SUPPLIED INFORMATION START
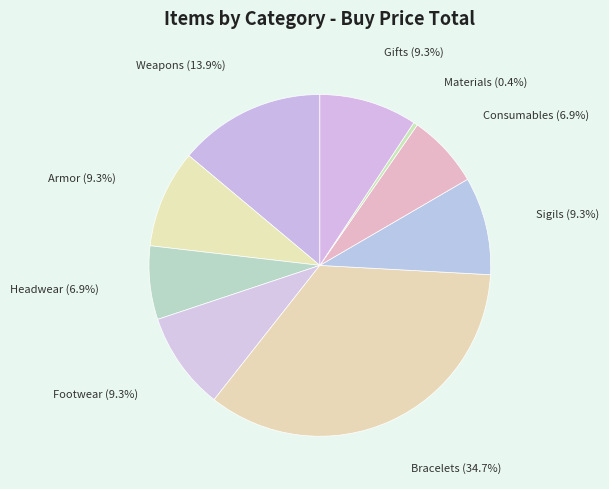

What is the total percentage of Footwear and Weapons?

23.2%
SUPPLIED INFORMATION END
SUPPLIED INFORMATION START
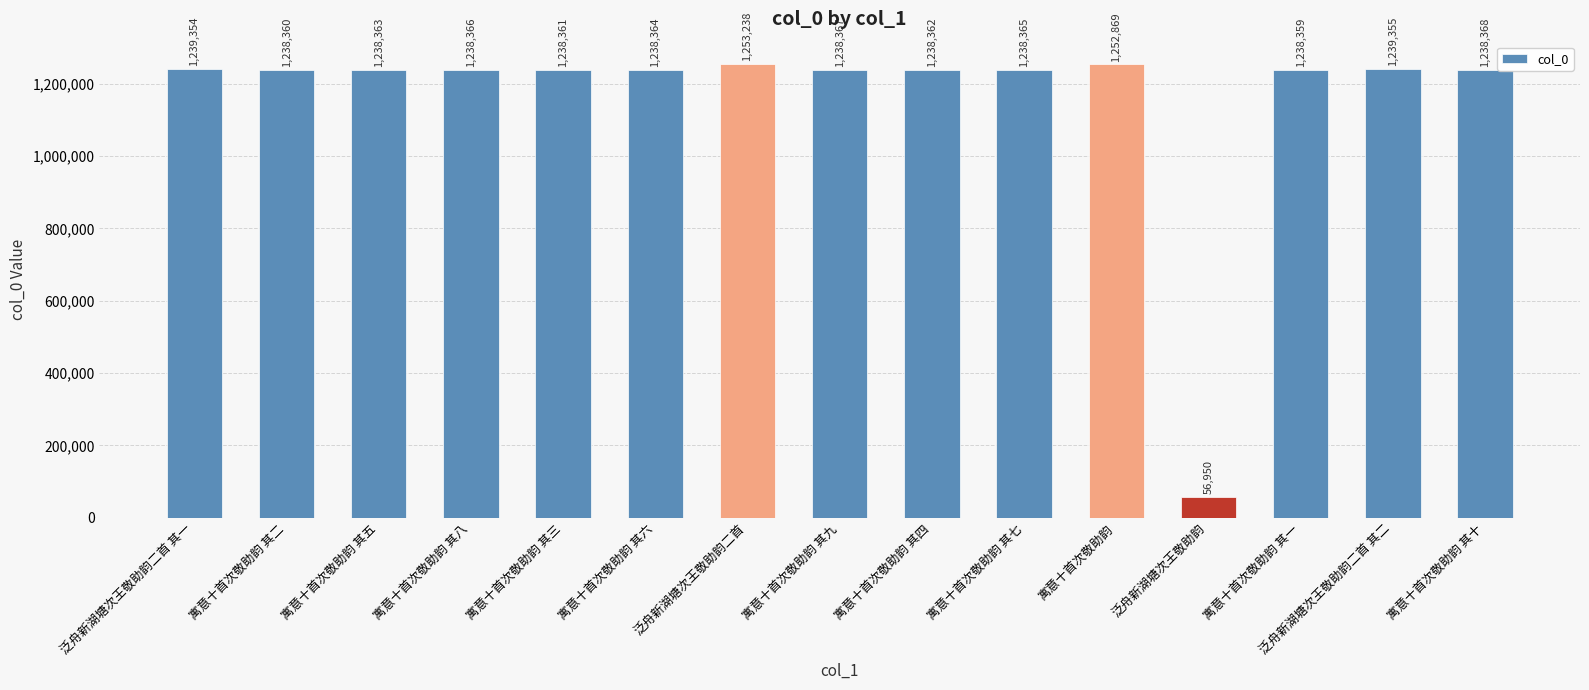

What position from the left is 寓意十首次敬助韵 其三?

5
SUPPLIED INFORMATION END
SUPPLIED INFORMATION START
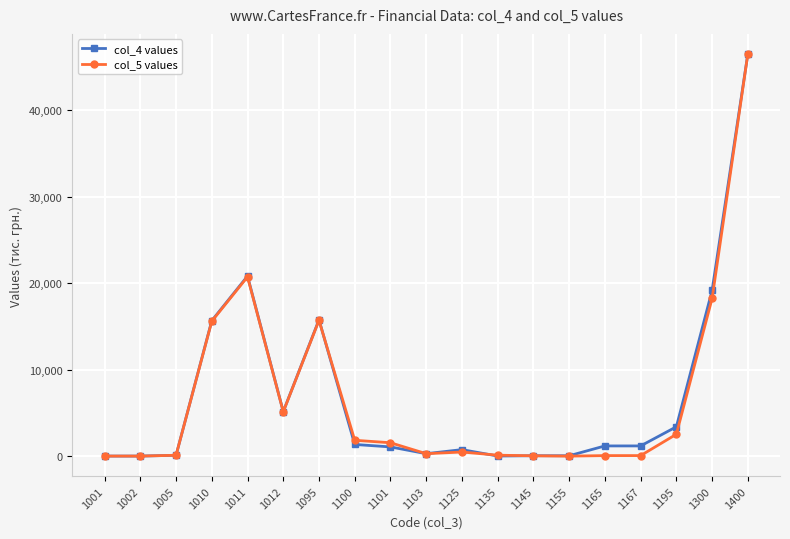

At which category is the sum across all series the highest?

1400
SUPPLIED INFORMATION END
Report each line of the listing that contains the word "What".

* _ANSWER BOX_:
What is the total percentage of Footwear and Weapons?
What position from the left is 寓意十首次敬助韵 其三?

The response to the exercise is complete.